▶ _The task_
Write out, word for word, every line in the data below from the one containing "Structures marked on" to the one containing "right, bottom; pixels)", both of them included.

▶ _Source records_
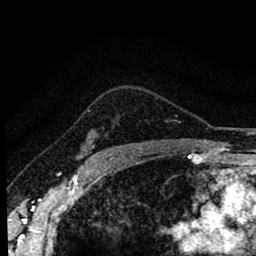
Breast MRI (dynamic contrast-enhanced), one axial slice. Slice 67 of 80 in the series (ordered by position). Cropped to one breast. Dynamic contrast-enhanced series, time point 2 of 8 at this slice position (early post-contrast). 1.5 T. TE 2.7 ms, TR 6.6 ms. 2 mm slice thickness. 256 × 256 image matrix, field of view 150 × 150 mm. Female patient.
Structures marked on this image (semi-automatic segmentation, software-assisted and operator-edited):
- enhancing-tissue mask used for the functional tumour volume (all voxels passing the contrast-enhancement thresholds inside the analysis volume; usually the tumour): bounding box <88,110,104,156> (left, top, right, bottom; pixels)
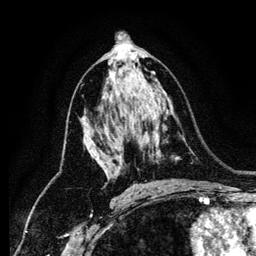
Breast MRI (dynamic contrast-enhanced), one axial slice; slice 71 of 134 in the series (ordered by position); cropped to one breast; dynamic contrast-enhanced series, time point 2 of 6 at this slice position (early post-contrast); 1.2 mm slice thickness; 256 × 256 image matrix. Female patient.
Annotated regions visible in this slice (semi-automatic segmentation, software-assisted and operator-edited):
- enhancing-tissue mask used for the functional tumour volume (all voxels passing the contrast-enhancement thresholds inside the analysis volume; usually the tumour): bounding box [x1, y1, x2, y2] px = [120, 104, 122, 106]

▶ _Written solution_
Structures marked on this image (semi-automatic segmentation, software-assisted and operator-edited):
- enhancing-tissue mask used for the functional tumour volume (all voxels passing the contrast-enhancement thresholds inside the analysis volume; usually the tumour): bounding box <88,110,104,156> (left, top, right, bottom; pixels)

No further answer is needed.